In 2011, consumers bought 60,000,000 tablets. That’s huge. Especially because consumer tablets didn’t start coming out in force until 2010 with the Apple iPad. You may remember that even when the iPad came out, it was an object of ridicule — at least at first. It was easy to make jokes about the name of course, but it was also common to hear the iPad referred to as an “over-sized iPod touch” due to it’s similarity with Apple’s touch-screen music player.
Obviously, the wise-cracking didn’t last very long and people didn’t just buy tablets as useless techno-bobbles. They used them extensively once got their hands on them and very quickly tablets were integrated into people’s daily lives. In 2011, 68% of tablet users spent at least one hour a day on their device. While they were on it, 25% consumed news, 30% played games, 39% used social media, 54% sent emails, and a whopping 72% shopped online. That’s a pretty wide range of uses, so maybe tablets aren’t just ‘over-sized’ touch-screen mp3 players after all.
In fact, tablets have quickly become commonplace these days — they’re used in schools, businesses, and of course by everyday consumers. But, not too long ago tablets were the domain of early adopter techies. So, why did a class of devices that really has been around since the 90’s take off so suddenly in 2011?
There are, of course, a plethora of factors involved, but we tend to think of 3 reasons why:
Developments in tablet-tech
The idea of a portable, flat computing device has been around for a while, from 1950s science fiction novels to Star Trek: The Next Generation. But, actual executions on the idea didn’t take off until the early 90s. Even then, the results were...mediocre at best.
That all changed with the release of the iPad. This perfect consumer device seemed to come out of nowhere, but was really made up of incremental technological advances, the two most important of which were:
- ARM processors: These chips were designed with portable computing in mind. They prolong battery life by using a fraction of the power found in traditional desktops and laptops. They are suitable for internet browsing, media consumption, and minor production work — all the things the end user would actually want to do with a tablet, without the power-waste of a larger processor.
- Capacitive touchscreens: Tablets of the past used what’s called a ‘resistive’ touchscreen. These are very accurate, but require a stylus to operate. This makes them good for high-end graphic design work, but not so much for the average consumer who just want to play Angry Birds in bed. Enter the Capacitive touchscreen around 2007 with the successful introduction of the Apple iPhone. This type of screen is less accurate, but can be controlled by chubby human fingers instead of relying on the acute point of a stylus. These two technologies combined led to tablets that were engaging and fun to use. It’s also perhaps why people spend 54% longer on websites using their tablets than on a desktop.
This new technology helped to make tablets experiential — apps include touch, sight, and sound which all drive engagement — and interactive: people are more receptive to messages they can actually interact with, rather that passively consuming media.
Major cultural events
The news was also a major influence on the apparent meteoric ascent of tablets in 2011. Well, at least the influx of newsworthy stories around the tech was.
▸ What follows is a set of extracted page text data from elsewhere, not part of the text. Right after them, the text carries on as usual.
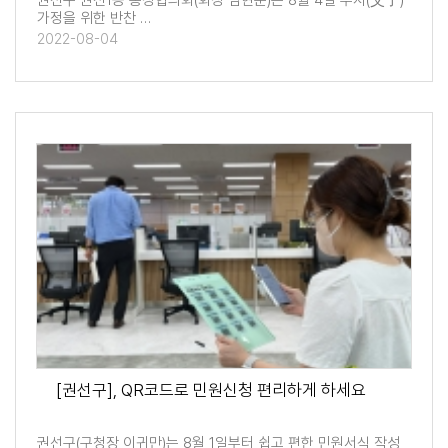
권선구 권선1동 통장협의회(회장 임현준)는 8월 4일 부자(父子)
가정을 위한 반찬 …
2022-08-04
[권선구], QR코드로 민원신청 편리하게 하세요
권선구(구청장 이귀만)는 8월 1일부터 쉽고 편한 민원서식 작성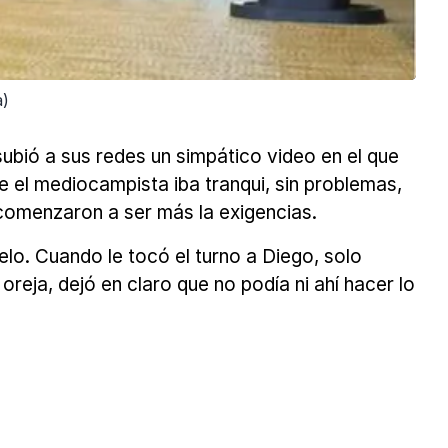
a)
subió a sus redes un simpático video en el que
e el mediocampista iba tranqui, sin problemas,
 comenzaron a ser más la exigencias.
elo. Cuando le tocó el turno a Diego, solo
reja, dejó en claro que no podía ni ahí hacer lo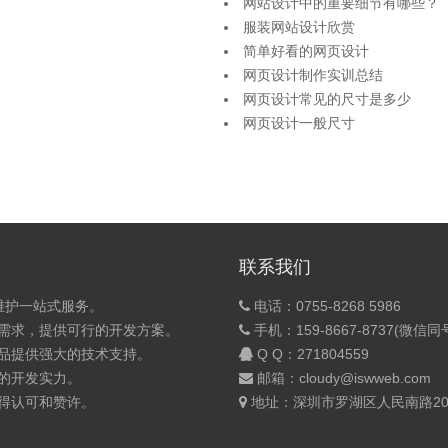
网站设计中的重要细节有哪些？
服装网站设计欣赏
简单好看的网页设计
网页设计制作实训总结
网页设计常见的尺寸是多少
网页设计一般尺寸
联系我们
维护一站式服务。
电话：0755-8268 5986
的需求，提供可行的开发方案。
手机：159-8667-8737(微信同
产品提供强大的技术支持。
Q Q：
271804559
的开发实力。
邮箱：cloudy@iswweb.com
获得认可和赞许。
地址：深圳市罗湖区人民南路200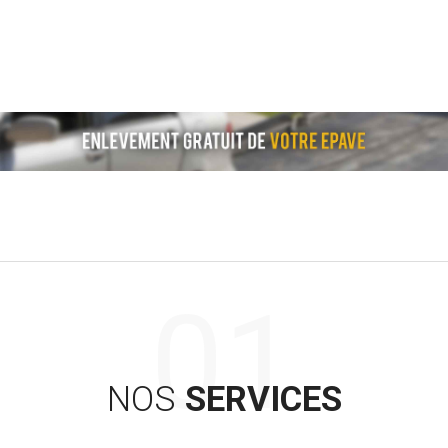
NOS
SERVICES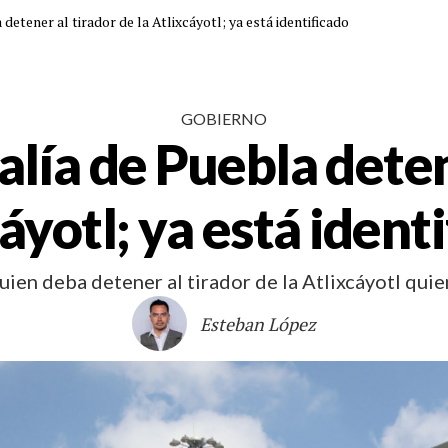
 detener al tirador de la Atlixcáyotl; ya está identificado
GOBIERNO
calía de Puebla deten
áyotl; ya está ident
ien deba detener al tirador de la Atlixcáyotl quien
Esteban López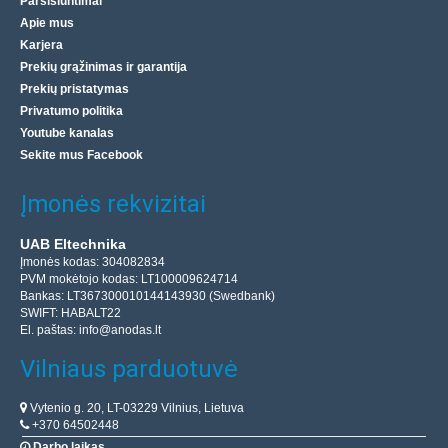
Parsisiuntimai
Apie mus
Karjera
Prekių grąžinimas ir garantija
Prekių pristatymas
Privatumo politika
Youtube kanalas
Sekite mus Facebook
Įmonės rekvizitai
UAB Eltechnika
Įmonės kodas: 304082834
PVM mokėtojo kodas: LT100009624714
Bankas: LT367300010144143930 (Swedbank)
SWIFT: HABALT22
El. paštas:
info@anodas.lt
Vilniaus parduotuvė
Vytenio g. 20, LT-03229 Vilnius, Lietuva
+370 64502448
Darbo laikas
Apple was constantly in the news. Notably when one of their famous founders Steve Jobs passed away, as well as during an extremely well-publicized legal battle between tech giants Apple and Samsung. Guess what this legal snafu was about? Tablet (and other hardware) design of course. All this brought the public eye onto Apple — and therefore their new tablet computer the iPad — more than ever.
Developments in parallel technologies
The last factor in the rise of the tablets was the other technology that developed around the same time. The late 2000s marked the rise of the ultra-book: thin, sleekly designed laptops like the Macbook Air and the Acer Aspire S3. When these first came out, they were speculated to merely be the playthings of the wealthy. However, their success far exceeded expectations. It turns out that people value portability, weight, and style over screen size, processing power, and high end graphics. This ‘mobility over power’ mindset started by ultra-books certainly carried over into tablets, contributing to the ultra-fast adoption of the devices.
Lastly, the ecosystem for apps really came into its own in 2011. The Apple App Store passed 15 billion downloads in July while the Google Play Store reported 10 Billion in the same year. The engagement with mobile applications hit critical mass this year, paving the way for tablets to move into a living and dynamic app ecosystem.
Both the consumer success of light, portable ultra-books, and fully fleshed out app ecosystems helped to propel tablets into common usage in 2011. Along with hardware developments, major publicity, and a bit of luck, tablet usage rocketed in 2011, and has only grown since.